The fees are fixed, but the effect is pretty similar to what you describe.

In some jurisdictions you get a discount on the fees if you declare that you are open to licence out your patent. Then everyone can use your invention without having to ask for permission,as long as they pay the license fee.

EDIT: I looked it up, in Germany (§ 23 PatG) the patent office can set the licence fees that others have to pay, so you can't play games by just setting the fee to a trillion euros.

3 comments

> effect is pretty similar to what you describe.

The max yearly fee is $7,400? It can be a lot or absolutely nothing depending on a specific patent.

> In some jurisdictions you get a discount on the fees if you declare that you are open to license out your patent.

Would it really ever be worth the effort just to save a few thousand per year at most?

3,700 if you're a non profit or < 500 employees.

§23 PatG covers the case where the patent owner wants to use a general public licensing scheme offered by the patent office to avoid having to deal with every single licensee. That one is opt-in by the patent owner.

§24 PatG offers a compulsory licensing scheme, but it requires not only that the would-be licensee made an effort to find an agreement with the licensor, but also that such a compulsory license is in the public interest.

Since the public interest doesn't seem well-defined in PatG, you'd have to check older cases to see how that turns out, but I'm not sure if even "doing so reduces bandwidth use on the internet" is enough: you still have the option of using another codec and compensate the worse compression by going for lower resolution video, for example. 4K video is not a human right ;-)
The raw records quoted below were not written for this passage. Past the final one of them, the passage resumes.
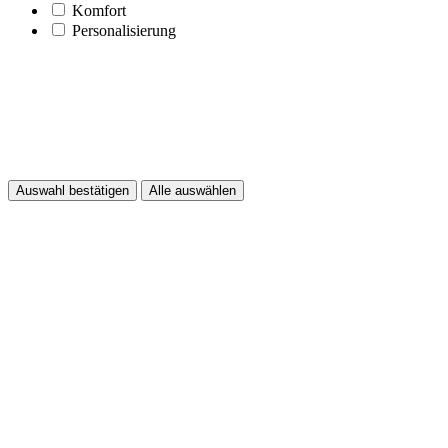
Komfort
Personalisierung
Auswahl bestätigen
Alle auswählen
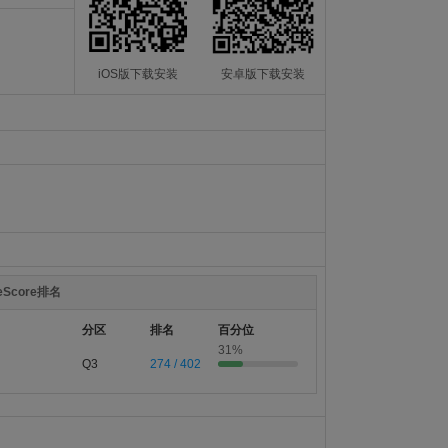
iOS版下载安装
安卓版下载安装
teScore排名
分区
排名
百分位
31%
Q3
274 / 402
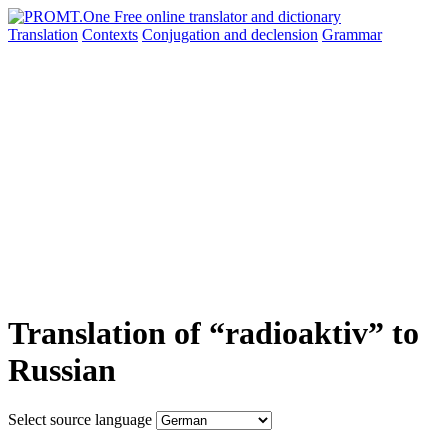
Translation
Contexts
Conjugation
and declension
Grammar
Translation of “radioaktiv” to
Russian
Select source language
(and "we hog internet resources" is the last thing Netflix et al want to say out loud anyway: ISPs are eager enough as-is to try to get them to pay up for access to their customers.)

The difference would be that the fee you have to pay is scaled to the value someone else can get from the patent. So if you have a patent which is not valuable to you but is valuable to someone else, then you either have to sell the patent to them or pay a tax based on what value they could get from it.